• [What is being asked]
The answer must consist only of the lines from the line with "Acknowledgements" to the line with "4. Goodwin FK, Jamison", both included, exactly as they stand below.

(Supplied information)

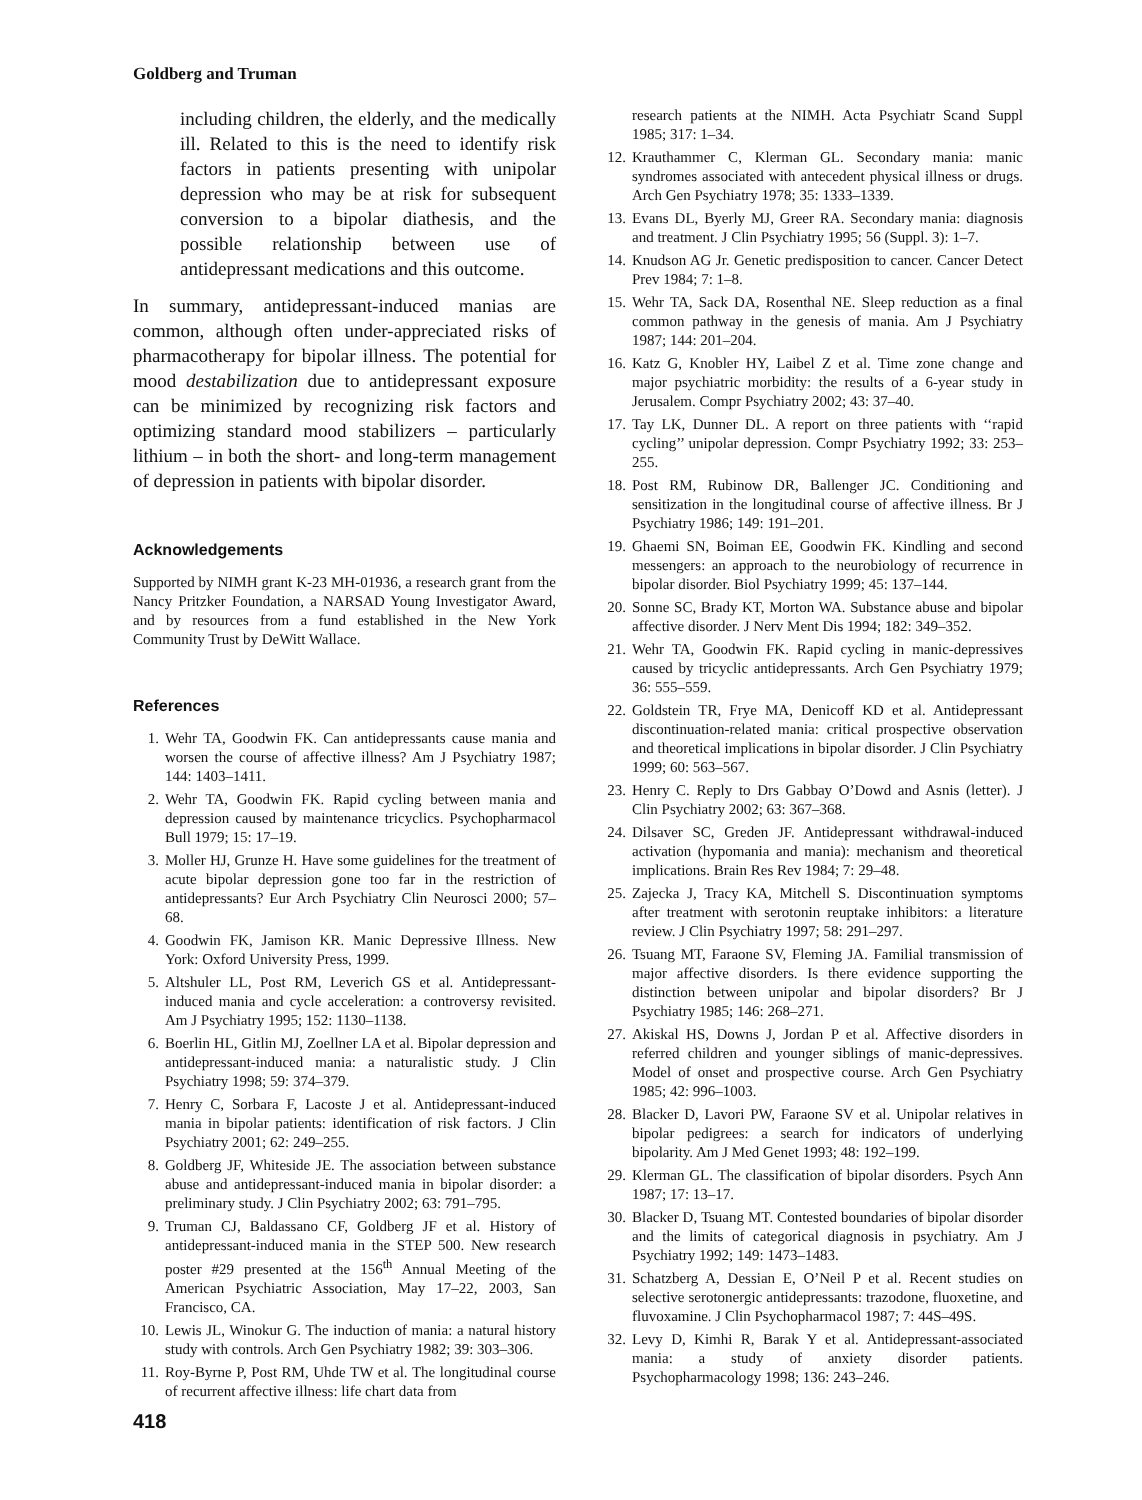Goldberg and Truman
including children, the elderly, and the medically ill. Related to this is the need to identify risk factors in patients presenting with unipolar depression who may be at risk for subsequent conversion to a bipolar diathesis, and the possible relationship between use of antidepressant medications and this outcome.
In summary, antidepressant-induced manias are common, although often under-appreciated risks of pharmacotherapy for bipolar illness. The potential for mood destabilization due to antidepressant exposure can be minimized by recognizing risk factors and optimizing standard mood stabilizers – particularly lithium – in both the short- and long-term management of depression in patients with bipolar disorder.
Acknowledgements
Supported by NIMH grant K-23 MH-01936, a research grant from the Nancy Pritzker Foundation, a NARSAD Young Investigator Award, and by resources from a fund established in the New York Community Trust by DeWitt Wallace.
References
1. Wehr TA, Goodwin FK. Can antidepressants cause mania and worsen the course of affective illness? Am J Psychiatry 1987; 144: 1403–1411.
2. Wehr TA, Goodwin FK. Rapid cycling between mania and depression caused by maintenance tricyclics. Psychopharmacol Bull 1979; 15: 17–19.
3. Moller HJ, Grunze H. Have some guidelines for the treatment of acute bipolar depression gone too far in the restriction of antidepressants? Eur Arch Psychiatry Clin Neurosci 2000; 57–68.
4. Goodwin FK, Jamison KR. Manic Depressive Illness. New York: Oxford University Press, 1999.
5. Altshuler LL, Post RM, Leverich GS et al. Antidepressant-induced mania and cycle acceleration: a controversy revisited. Am J Psychiatry 1995; 152: 1130–1138.
6. Boerlin HL, Gitlin MJ, Zoellner LA et al. Bipolar depression and antidepressant-induced mania: a naturalistic study. J Clin Psychiatry 1998; 59: 374–379.
7. Henry C, Sorbara F, Lacoste J et al. Antidepressant-induced mania in bipolar patients: identification of risk factors. J Clin Psychiatry 2001; 62: 249–255.
8. Goldberg JF, Whiteside JE. The association between substance abuse and antidepressant-induced mania in bipolar disorder: a preliminary study. J Clin Psychiatry 2002; 63: 791–795.
9. Truman CJ, Baldassano CF, Goldberg JF et al. History of antidepressant-induced mania in the STEP 500. New research poster #29 presented at the 156<sup>th</sup> Annual Meeting of the American Psychiatric Association, May 17–22, 2003, San Francisco, CA.
10. Lewis JL, Winokur G. The induction of mania: a natural history study with controls. Arch Gen Psychiatry 1982; 39: 303–306.
11. Roy-Byrne P, Post RM, Uhde TW et al. The longitudinal course of recurrent affective illness: life chart data from
research patients at the NIMH. Acta Psychiatr Scand Suppl 1985; 317: 1–34.
12. Krauthammer C, Klerman GL. Secondary mania: manic syndromes associated with antecedent physical illness or drugs. Arch Gen Psychiatry 1978; 35: 1333–1339.
13. Evans DL, Byerly MJ, Greer RA. Secondary mania: diagnosis and treatment. J Clin Psychiatry 1995; 56 (Suppl. 3): 1–7.
14. Knudson AG Jr. Genetic predisposition to cancer. Cancer Detect Prev 1984; 7: 1–8.
15. Wehr TA, Sack DA, Rosenthal NE. Sleep reduction as a final common pathway in the genesis of mania. Am J Psychiatry 1987; 144: 201–204.
16. Katz G, Knobler HY, Laibel Z et al. Time zone change and major psychiatric morbidity: the results of a 6-year study in Jerusalem. Compr Psychiatry 2002; 43: 37–40.
17. Tay LK, Dunner DL. A report on three patients with ‘‘rapid cycling’’ unipolar depression. Compr Psychiatry 1992; 33: 253–255.
18. Post RM, Rubinow DR, Ballenger JC. Conditioning and sensitization in the longitudinal course of affective illness. Br J Psychiatry 1986; 149: 191–201.
19. Ghaemi SN, Boiman EE, Goodwin FK. Kindling and second messengers: an approach to the neurobiology of recurrence in bipolar disorder. Biol Psychiatry 1999; 45: 137–144.
20. Sonne SC, Brady KT, Morton WA. Substance abuse and bipolar affective disorder. J Nerv Ment Dis 1994; 182: 349–352.
21. Wehr TA, Goodwin FK. Rapid cycling in manic-depressives caused by tricyclic antidepressants. Arch Gen Psychiatry 1979; 36: 555–559.
22. Goldstein TR, Frye MA, Denicoff KD et al. Antidepressant discontinuation-related mania: critical prospective observation and theoretical implications in bipolar disorder. J Clin Psychiatry 1999; 60: 563–567.
23. Henry C. Reply to Drs Gabbay O’Dowd and Asnis (letter). J Clin Psychiatry 2002; 63: 367–368.
24. Dilsaver SC, Greden JF. Antidepressant withdrawal-induced activation (hypomania and mania): mechanism and theoretical implications. Brain Res Rev 1984; 7: 29–48.
25. Zajecka J, Tracy KA, Mitchell S. Discontinuation symptoms after treatment with serotonin reuptake inhibitors: a literature review. J Clin Psychiatry 1997; 58: 291–297.
26. Tsuang MT, Faraone SV, Fleming JA. Familial transmission of major affective disorders. Is there evidence supporting the distinction between unipolar and bipolar disorders? Br J Psychiatry 1985; 146: 268–271.
27. Akiskal HS, Downs J, Jordan P et al. Affective disorders in referred children and younger siblings of manic-depressives. Model of onset and prospective course. Arch Gen Psychiatry 1985; 42: 996–1003.
28. Blacker D, Lavori PW, Faraone SV et al. Unipolar relatives in bipolar pedigrees: a search for indicators of underlying bipolarity. Am J Med Genet 1993; 48: 192–199.
29. Klerman GL. The classification of bipolar disorders. Psych Ann 1987; 17: 13–17.
30. Blacker D, Tsuang MT. Contested boundaries of bipolar disorder and the limits of categorical diagnosis in psychiatry. Am J Psychiatry 1992; 149: 1473–1483.
31. Schatzberg A, Dessian E, O’Neil P et al. Recent studies on selective serotonergic antidepressants: trazodone, fluoxetine, and fluvoxamine. J Clin Psychopharmacol 1987; 7: 44S–49S.
32. Levy D, Kimhi R, Barak Y et al. Antidepressant-associated mania: a study of anxiety disorder patients. Psychopharmacology 1998; 136: 243–246.
418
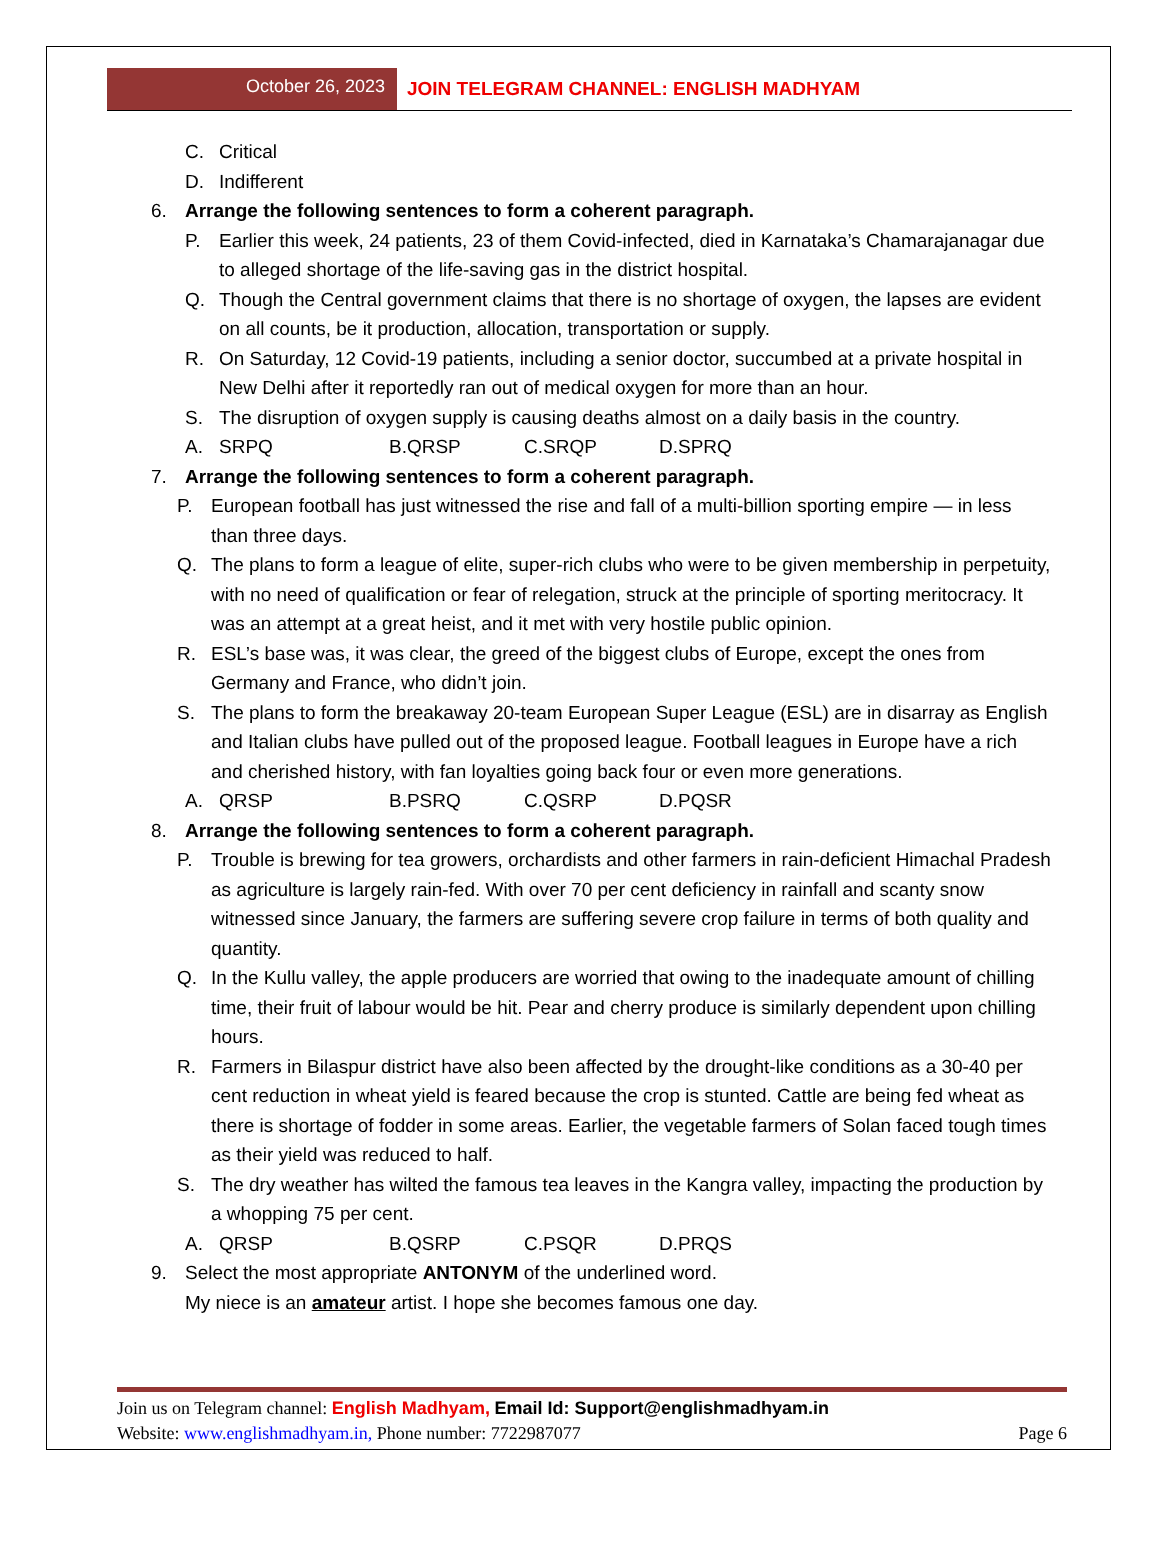October 26, 2023 JOIN TELEGRAM CHANNEL: ENGLISH MADHYAM
C. Critical
D. Indifferent
6. Arrange the following sentences to form a coherent paragraph.
P. Earlier this week, 24 patients, 23 of them Covid-infected, died in Karnataka’s Chamarajanagar due to alleged shortage of the life-saving gas in the district hospital.
Q. Though the Central government claims that there is no shortage of oxygen, the lapses are evident on all counts, be it production, allocation, transportation or supply.
R. On Saturday, 12 Covid-19 patients, including a senior doctor, succumbed at a private hospital in New Delhi after it reportedly ran out of medical oxygen for more than an hour.
S. The disruption of oxygen supply is causing deaths almost on a daily basis in the country.
A. SRPQ B.QRSP C.SRQP D.SPRQ
7. Arrange the following sentences to form a coherent paragraph.
P. European football has just witnessed the rise and fall of a multi-billion sporting empire — in less than three days.
Q. The plans to form a league of elite, super-rich clubs who were to be given membership in perpetuity, with no need of qualification or fear of relegation, struck at the principle of sporting meritocracy. It was an attempt at a great heist, and it met with very hostile public opinion.
R. ESL’s base was, it was clear, the greed of the biggest clubs of Europe, except the ones from Germany and France, who didn’t join.
S. The plans to form the breakaway 20-team European Super League (ESL) are in disarray as English and Italian clubs have pulled out of the proposed league. Football leagues in Europe have a rich and cherished history, with fan loyalties going back four or even more generations.
A. QRSP B.PSRQ C.QSRP D.PQSR
8. Arrange the following sentences to form a coherent paragraph.
P. Trouble is brewing for tea growers, orchardists and other farmers in rain-deficient Himachal Pradesh as agriculture is largely rain-fed. With over 70 per cent deficiency in rainfall and scanty snow witnessed since January, the farmers are suffering severe crop failure in terms of both quality and quantity.
Q. In the Kullu valley, the apple producers are worried that owing to the inadequate amount of chilling time, their fruit of labour would be hit. Pear and cherry produce is similarly dependent upon chilling hours.
R. Farmers in Bilaspur district have also been affected by the drought-like conditions as a 30-40 per cent reduction in wheat yield is feared because the crop is stunted. Cattle are being fed wheat as there is shortage of fodder in some areas. Earlier, the vegetable farmers of Solan faced tough times as their yield was reduced to half.
S. The dry weather has wilted the famous tea leaves in the Kangra valley, impacting the production by a whopping 75 per cent.
A. QRSP B.QSRP C.PSQR D.PRQS
9. Select the most appropriate ANTONYM of the underlined word.
My niece is an amateur artist. I hope she becomes famous one day.
Join us on Telegram channel: English Madhyam, Email Id: Support@englishmadhyam.in
Website: www.englishmadhyam.in, Phone number: 7722987077 Page 6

(End Supplied information)

• [The completed task]
Acknowledgements
Supported by NIMH grant K-23 MH-01936, a research grant from the Nancy Pritzker Foundation, a NARSAD Young Investigator Award, and by resources from a fund established in the New York Community Trust by DeWitt Wallace.
References
1. Wehr TA, Goodwin FK. Can antidepressants cause mania and worsen the course of affective illness? Am J Psychiatry 1987; 144: 1403–1411.
2. Wehr TA, Goodwin FK. Rapid cycling between mania and depression caused by maintenance tricyclics. Psychopharmacol Bull 1979; 15: 17–19.
3. Moller HJ, Grunze H. Have some guidelines for the treatment of acute bipolar depression gone too far in the restriction of antidepressants? Eur Arch Psychiatry Clin Neurosci 2000; 57–68.
4. Goodwin FK, Jamison KR. Manic Depressive Illness. New York: Oxford University Press, 1999.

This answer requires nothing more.